Reviled and respected alike

MVR’s Marxist leanings did not stop him from tapping the winds of change in the country’s economic policies.

November 10, 2014 09:39 am | Updated April 09, 2016 09:23 am IST - Thiruvananthapuram:

Communist Marxist Party leader M.V. Raghavan was a leader who was reviled and respected all at once.

In the 1970s and 1980s, Mr. Raghavan came to be identified with political violence, with vendetta as its key.

He came to be despised by his erstwhile colleagues in the Communist Party of India (Marxist) for using the iron fist to put down erring comrades. Yet, he was respected for his fierce adherence to Marxist-Leninist principles.

Ironically, Mr. Raghavan had to live by the same principles of political violence after being thrown out of the CPI(M) in a survival game and for having dared the “infallible” leaders of that time such as E.M.S. Namboodiripad by propounding the “alternative line” or “Badal Rekha” as it came to be known.

There could be no better tribute to MVR — the three letter acronym by which Mr. Raghavan came to be feared and loved by foes and friends — than the fact that the CPI(M) leadership quietly adopted his line by striking alliances with motley minority groups against parties such as the Indian Union Muslim League .

Karunakaran’s support

Ironically again, MVR owes his political survival to the very man whom he hunted down as a Marxist leader – K. Karunakaran. Without Karunakaran’s active support, the CMP would not have found a political space.
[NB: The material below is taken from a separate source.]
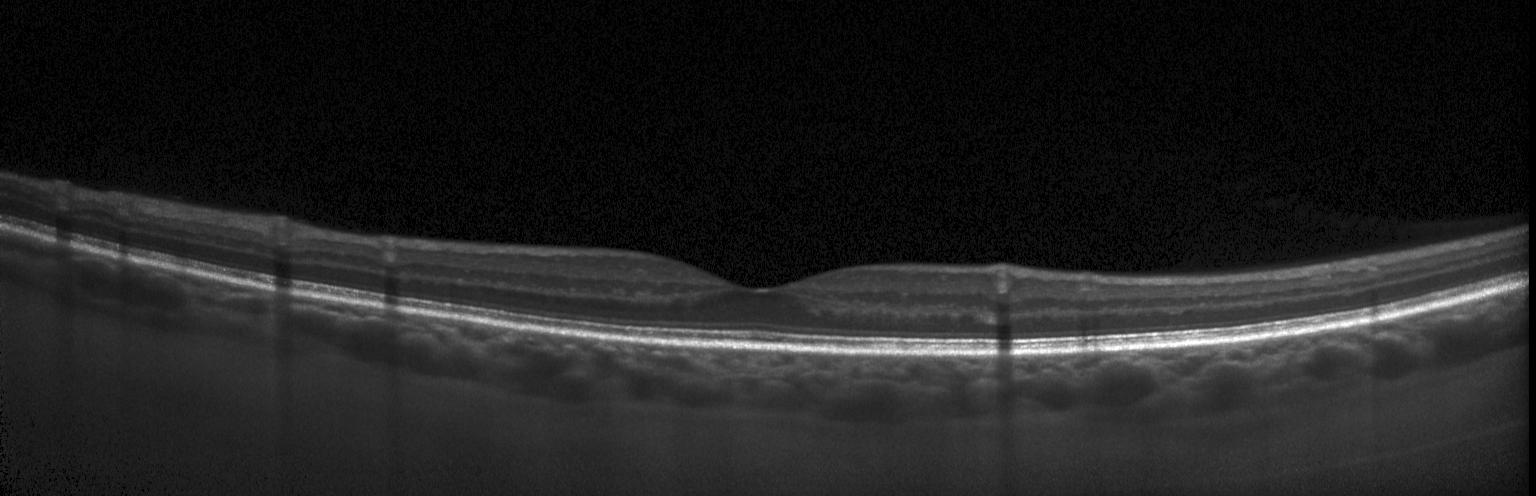

Optical coherence tomography B-scan · horizontal scan through the fovea
Macular OCT: no choroidal neovascularization, diabetic macular edema, or drusen.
The late leader used MVR as a mirror against the CPI(M), administering it with it its own medicine — political violence. The attempts to capture the AKG memorial hospital in Kannur and the Koothuparamba police firing, etc., only showed the singular nature of the CPI(M) attitude towards him for having remained politically relevant.

Electorally, MVR could be called a “migratory bird.” He never bothered to develop a pocket borough and kept shifting his constituency. He represented the erstwhile Madayi seat, Payyannur, Taliparamba, and Koothuparamba in his innings as a CPI(M) leader and the Azhikode, Kazhakuttam, and Thiruvananthapuram West as a UDF partner.

As an administrator, MVR proved to be a visionary. His Marxist leanings did not stop him from tapping the winds of change in the economic policies. The Pariyaram medical science academy is one landmark he has left behind for posterity. The concept of a medical college in the cooperative sector later came to be widely implemented. MVR was also the originator of the Vizhinjam deep-sea container terminal. The CMP’s politics always revolved around the redoubtable personality of MVR. This was perhaps one of the reasons why the party he founded with the assistance of a handful of youngsters failed to survive a period without him and split during his lifetime.